A Constitutional Convention is an official meeting of representatives of the people of a state or nation for the purpose of writing or amending its constitution. Article V of the U.S. Constitution provides two ways to propose amendments:
- Congress, whenever two thirds of both Houses shall deem it necessary, shall propose amendments;
- Congress, on the application of the legislatures of two thirds of the several States, shall call a convention for proposing amendments.
The first method has been used 27 times; the second method has never been used. Any proposed amendments would have to be ratified by three fourths of the states before being added to the Constitution.
An Article V Constitutional Convention would threaten individual rights and our nation’s very form of government. Individual rights are secured by the Constitution, and a Con-Con would have the inherent power to become a “runaway” convention that could completely change the Constitution. How do we know such a convention could become a “runaway”?
- There’s the precedent of the Philadelphia Convention of 1787, which completely rewrote the Articles of Confederation and changed the ratification procedure; and
- There’s the right of the sovereign people meeting in convention to alter or abolish their form of government (as stated in the Declaration of Independence), which could include rewriting the Constitution and changing the ratification procedure.

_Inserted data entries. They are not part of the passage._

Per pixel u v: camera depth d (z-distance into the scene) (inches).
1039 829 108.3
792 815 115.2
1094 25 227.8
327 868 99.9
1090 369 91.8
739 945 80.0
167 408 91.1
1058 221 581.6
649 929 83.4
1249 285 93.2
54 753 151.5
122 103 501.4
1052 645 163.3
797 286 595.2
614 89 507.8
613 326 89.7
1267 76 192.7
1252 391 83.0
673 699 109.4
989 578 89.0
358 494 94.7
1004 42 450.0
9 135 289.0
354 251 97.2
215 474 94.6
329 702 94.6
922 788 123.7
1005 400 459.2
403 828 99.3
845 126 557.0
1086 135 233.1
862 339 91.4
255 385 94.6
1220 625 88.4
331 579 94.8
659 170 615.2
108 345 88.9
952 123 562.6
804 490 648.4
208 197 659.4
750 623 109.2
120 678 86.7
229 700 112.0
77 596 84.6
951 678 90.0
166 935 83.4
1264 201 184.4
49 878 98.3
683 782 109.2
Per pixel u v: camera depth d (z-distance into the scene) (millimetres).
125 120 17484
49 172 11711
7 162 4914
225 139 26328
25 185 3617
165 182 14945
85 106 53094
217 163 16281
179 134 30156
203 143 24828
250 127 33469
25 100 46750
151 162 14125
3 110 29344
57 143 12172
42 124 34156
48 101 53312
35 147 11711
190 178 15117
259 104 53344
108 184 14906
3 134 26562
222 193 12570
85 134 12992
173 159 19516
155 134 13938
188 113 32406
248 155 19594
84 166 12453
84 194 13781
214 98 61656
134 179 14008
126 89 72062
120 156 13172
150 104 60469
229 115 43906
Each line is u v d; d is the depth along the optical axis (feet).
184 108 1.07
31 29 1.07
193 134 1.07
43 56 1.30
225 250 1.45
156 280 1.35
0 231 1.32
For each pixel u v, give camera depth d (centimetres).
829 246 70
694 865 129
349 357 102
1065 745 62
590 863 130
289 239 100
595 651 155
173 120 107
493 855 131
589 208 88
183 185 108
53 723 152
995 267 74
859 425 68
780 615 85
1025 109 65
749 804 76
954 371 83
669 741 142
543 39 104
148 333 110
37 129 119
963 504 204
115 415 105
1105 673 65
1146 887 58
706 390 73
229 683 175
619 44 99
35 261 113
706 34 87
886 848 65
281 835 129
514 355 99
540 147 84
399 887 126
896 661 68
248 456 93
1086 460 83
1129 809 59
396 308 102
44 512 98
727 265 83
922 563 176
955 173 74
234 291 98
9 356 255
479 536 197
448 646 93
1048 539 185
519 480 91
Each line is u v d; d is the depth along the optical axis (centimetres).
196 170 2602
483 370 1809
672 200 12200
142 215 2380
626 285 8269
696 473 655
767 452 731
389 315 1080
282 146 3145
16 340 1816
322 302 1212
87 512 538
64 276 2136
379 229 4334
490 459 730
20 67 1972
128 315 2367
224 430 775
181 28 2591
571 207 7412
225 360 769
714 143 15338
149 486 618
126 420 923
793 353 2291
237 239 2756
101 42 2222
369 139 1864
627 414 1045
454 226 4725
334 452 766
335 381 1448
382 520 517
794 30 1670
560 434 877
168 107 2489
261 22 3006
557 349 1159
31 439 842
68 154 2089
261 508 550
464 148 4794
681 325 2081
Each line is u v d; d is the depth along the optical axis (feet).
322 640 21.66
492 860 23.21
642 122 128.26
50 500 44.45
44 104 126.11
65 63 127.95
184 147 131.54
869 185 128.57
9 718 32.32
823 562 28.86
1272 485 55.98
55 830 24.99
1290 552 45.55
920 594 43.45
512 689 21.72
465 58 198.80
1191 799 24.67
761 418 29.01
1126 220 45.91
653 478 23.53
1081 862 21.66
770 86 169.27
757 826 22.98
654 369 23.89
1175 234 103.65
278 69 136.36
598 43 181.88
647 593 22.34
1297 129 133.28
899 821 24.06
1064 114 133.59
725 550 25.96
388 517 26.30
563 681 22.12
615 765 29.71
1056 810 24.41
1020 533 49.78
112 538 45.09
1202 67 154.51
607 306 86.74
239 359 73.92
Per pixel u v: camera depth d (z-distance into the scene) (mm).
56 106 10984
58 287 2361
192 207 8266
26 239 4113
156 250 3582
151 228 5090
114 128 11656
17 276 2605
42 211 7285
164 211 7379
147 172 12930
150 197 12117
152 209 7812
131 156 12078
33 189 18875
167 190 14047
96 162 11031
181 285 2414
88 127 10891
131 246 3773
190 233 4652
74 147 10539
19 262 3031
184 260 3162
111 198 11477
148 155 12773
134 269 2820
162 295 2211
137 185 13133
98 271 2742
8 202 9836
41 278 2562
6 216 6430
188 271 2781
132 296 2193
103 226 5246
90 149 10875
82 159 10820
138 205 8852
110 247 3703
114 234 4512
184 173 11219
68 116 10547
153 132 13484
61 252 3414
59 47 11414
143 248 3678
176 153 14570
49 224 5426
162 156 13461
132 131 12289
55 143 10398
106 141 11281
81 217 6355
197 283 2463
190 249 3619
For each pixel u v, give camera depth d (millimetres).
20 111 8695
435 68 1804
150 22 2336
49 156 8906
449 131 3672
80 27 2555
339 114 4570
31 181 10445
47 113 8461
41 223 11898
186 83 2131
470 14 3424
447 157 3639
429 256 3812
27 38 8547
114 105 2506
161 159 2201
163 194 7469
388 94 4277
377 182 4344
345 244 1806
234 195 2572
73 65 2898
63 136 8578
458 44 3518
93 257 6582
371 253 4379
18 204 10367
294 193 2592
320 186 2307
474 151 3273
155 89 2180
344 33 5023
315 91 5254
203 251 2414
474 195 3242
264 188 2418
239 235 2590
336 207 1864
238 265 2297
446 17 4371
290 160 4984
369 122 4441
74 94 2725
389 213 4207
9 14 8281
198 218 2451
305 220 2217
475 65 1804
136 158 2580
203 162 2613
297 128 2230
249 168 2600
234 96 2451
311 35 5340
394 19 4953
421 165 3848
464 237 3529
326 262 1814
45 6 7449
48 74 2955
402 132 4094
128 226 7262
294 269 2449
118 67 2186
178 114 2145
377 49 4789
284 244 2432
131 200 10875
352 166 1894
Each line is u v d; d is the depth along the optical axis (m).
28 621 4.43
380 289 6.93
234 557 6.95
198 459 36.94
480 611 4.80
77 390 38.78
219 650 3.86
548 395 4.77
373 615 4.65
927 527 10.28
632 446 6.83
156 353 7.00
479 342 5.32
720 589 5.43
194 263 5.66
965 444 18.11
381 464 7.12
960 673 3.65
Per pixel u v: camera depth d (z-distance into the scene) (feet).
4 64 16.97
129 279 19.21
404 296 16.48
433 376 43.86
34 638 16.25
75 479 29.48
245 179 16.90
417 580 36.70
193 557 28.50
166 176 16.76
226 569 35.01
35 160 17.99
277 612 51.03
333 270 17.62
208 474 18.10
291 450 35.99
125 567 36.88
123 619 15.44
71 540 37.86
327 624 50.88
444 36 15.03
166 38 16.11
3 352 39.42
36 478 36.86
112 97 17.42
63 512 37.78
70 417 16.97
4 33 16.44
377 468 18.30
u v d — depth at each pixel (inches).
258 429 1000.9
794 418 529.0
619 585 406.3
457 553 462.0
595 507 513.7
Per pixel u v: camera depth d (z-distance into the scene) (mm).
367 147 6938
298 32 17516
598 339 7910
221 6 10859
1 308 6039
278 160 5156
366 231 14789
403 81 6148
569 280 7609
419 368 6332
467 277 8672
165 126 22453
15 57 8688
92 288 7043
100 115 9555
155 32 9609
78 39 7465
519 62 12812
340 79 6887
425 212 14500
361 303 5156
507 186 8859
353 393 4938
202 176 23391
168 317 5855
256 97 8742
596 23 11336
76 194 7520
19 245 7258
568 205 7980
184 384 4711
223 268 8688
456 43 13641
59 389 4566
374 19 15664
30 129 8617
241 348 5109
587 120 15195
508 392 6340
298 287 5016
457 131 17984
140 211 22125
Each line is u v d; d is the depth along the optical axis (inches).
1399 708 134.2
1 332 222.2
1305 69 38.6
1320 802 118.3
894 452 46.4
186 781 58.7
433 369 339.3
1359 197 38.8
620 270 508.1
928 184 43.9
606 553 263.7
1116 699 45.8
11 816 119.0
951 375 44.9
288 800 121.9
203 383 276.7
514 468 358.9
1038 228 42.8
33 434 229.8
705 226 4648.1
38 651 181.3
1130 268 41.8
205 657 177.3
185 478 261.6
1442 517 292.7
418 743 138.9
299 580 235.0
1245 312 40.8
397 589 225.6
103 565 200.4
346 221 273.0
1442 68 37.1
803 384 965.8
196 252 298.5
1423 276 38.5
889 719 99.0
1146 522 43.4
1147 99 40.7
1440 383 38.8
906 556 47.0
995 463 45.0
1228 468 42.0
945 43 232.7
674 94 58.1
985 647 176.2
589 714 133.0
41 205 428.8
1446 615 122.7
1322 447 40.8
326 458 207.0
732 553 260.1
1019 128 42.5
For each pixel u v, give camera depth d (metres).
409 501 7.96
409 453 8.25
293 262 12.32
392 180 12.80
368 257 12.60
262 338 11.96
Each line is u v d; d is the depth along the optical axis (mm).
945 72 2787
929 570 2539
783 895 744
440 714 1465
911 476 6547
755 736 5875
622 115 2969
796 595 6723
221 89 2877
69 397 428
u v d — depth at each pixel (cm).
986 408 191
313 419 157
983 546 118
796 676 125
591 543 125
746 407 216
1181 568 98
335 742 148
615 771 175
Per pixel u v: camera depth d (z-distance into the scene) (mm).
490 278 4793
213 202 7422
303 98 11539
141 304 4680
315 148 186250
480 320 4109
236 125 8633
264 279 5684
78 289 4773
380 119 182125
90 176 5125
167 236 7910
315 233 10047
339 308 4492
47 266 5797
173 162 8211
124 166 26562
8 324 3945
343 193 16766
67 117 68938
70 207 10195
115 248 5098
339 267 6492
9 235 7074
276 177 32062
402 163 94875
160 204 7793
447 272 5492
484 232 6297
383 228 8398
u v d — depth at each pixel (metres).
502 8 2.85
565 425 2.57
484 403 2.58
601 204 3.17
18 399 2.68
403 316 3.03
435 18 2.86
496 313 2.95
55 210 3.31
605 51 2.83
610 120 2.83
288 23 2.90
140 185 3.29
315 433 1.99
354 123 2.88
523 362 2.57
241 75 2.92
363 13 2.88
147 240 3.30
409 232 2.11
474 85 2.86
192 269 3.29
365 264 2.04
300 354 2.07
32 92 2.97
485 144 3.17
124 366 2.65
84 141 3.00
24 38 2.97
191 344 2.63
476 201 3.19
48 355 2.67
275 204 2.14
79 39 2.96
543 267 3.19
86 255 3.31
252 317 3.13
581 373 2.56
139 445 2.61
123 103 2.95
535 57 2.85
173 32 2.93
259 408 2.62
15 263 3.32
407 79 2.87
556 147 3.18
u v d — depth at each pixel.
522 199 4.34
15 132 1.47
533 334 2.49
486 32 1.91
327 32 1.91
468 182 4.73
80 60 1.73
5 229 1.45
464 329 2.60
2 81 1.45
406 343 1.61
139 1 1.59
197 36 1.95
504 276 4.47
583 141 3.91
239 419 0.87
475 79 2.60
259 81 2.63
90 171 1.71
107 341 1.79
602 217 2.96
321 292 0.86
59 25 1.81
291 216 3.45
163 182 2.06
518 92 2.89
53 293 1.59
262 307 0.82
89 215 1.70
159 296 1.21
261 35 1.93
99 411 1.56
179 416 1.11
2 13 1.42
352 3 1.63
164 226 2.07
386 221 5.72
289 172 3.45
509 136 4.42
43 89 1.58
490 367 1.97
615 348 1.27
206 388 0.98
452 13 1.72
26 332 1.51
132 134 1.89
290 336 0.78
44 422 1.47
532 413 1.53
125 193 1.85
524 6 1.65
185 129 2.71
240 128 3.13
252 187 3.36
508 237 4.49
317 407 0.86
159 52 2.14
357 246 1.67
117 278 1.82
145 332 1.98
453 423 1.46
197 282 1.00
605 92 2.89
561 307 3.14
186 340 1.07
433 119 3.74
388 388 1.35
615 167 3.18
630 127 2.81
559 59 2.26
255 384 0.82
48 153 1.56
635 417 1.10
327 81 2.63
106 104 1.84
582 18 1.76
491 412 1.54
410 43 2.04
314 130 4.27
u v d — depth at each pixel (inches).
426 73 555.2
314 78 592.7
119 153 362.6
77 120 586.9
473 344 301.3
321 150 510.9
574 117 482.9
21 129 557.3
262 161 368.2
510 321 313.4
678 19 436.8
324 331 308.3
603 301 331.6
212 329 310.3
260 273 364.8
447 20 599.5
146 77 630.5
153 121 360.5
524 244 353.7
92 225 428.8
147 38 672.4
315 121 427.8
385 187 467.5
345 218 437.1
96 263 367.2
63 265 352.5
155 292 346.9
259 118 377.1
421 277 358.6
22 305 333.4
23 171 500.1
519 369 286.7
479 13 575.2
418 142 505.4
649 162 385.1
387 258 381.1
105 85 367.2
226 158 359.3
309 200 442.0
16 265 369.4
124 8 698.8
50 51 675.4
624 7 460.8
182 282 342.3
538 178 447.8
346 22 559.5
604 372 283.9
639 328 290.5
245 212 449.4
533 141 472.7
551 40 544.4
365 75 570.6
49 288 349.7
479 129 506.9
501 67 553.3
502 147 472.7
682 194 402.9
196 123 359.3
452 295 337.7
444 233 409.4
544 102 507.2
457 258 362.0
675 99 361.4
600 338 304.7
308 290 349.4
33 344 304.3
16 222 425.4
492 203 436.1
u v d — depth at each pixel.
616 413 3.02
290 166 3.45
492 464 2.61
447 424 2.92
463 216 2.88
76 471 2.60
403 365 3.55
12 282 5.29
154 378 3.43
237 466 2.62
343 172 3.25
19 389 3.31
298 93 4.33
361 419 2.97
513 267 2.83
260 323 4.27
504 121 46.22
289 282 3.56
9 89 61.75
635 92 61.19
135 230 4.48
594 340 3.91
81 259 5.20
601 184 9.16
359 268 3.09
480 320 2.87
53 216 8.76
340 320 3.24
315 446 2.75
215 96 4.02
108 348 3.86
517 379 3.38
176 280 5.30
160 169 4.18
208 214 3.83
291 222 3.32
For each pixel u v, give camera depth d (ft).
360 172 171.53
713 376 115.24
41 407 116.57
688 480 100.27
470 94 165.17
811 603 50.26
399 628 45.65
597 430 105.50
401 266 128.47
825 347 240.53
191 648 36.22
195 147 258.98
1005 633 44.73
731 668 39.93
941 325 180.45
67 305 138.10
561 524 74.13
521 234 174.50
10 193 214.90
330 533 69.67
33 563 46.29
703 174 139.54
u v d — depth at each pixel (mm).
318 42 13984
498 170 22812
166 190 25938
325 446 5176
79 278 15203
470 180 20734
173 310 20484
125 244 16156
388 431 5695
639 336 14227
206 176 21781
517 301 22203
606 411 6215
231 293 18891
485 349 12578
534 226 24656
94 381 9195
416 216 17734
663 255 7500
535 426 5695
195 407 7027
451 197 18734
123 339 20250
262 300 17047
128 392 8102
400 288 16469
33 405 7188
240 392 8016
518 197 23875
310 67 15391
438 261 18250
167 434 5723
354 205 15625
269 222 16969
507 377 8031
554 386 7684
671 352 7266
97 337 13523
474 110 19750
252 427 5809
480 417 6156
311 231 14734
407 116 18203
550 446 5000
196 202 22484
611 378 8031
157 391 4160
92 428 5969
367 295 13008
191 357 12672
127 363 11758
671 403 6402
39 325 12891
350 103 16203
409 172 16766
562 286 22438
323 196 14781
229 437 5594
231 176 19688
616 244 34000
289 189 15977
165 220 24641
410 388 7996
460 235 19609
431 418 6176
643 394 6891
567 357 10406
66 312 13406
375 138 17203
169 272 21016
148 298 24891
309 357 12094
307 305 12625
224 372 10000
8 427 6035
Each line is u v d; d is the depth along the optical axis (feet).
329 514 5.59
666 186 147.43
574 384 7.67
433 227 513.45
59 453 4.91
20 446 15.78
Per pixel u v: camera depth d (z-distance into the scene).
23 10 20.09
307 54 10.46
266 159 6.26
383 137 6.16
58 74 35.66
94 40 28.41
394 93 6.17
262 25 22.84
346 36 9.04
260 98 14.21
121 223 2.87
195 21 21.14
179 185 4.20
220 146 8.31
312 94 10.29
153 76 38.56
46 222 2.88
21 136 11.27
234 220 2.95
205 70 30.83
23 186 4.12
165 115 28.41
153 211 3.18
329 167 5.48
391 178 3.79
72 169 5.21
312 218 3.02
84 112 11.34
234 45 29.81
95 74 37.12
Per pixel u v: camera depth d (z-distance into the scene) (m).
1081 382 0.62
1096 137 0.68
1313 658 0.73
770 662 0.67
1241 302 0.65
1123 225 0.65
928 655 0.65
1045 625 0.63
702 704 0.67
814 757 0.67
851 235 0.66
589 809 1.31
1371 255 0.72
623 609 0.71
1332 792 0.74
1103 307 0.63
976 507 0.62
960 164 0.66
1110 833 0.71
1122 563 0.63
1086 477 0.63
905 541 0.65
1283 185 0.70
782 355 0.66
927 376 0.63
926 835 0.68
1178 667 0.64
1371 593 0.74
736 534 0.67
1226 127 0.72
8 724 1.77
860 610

Learning From History: What Happened in 1787?
The preceding Annapolis Convention of 1786 recommended a convention with delegates from all 13 states to devise changes to the then-government Articles of Confederation, the first constitution of the United States prior to the current Constitution. These revisions, or changes, to the Articles of Confederation, would need to be agreed to by Congress Assembled (the Congress under the Articles of Confederation) and then be “afterwards confirmed by the legislatures of every state” as required by Article XIII of the Articles of Confederation. Early in 1787 Congress issued a resolution recommending that a convention be held at Philadelphia to “render the federal constitution adequate to the exigencies of Government.” Likewise, the commissions of all 12 states (Rhode Island chose not to participate) instructed their state’s delegate to render the federal constitution to exigencies (or to meet the urgent crisis) of the government. All 12 commissions and a letter from the government of Rhode Island reminded the delegates that whatever came forth from the convention had to be confirmed by the legislatures of every state, in accordance to Article XIII.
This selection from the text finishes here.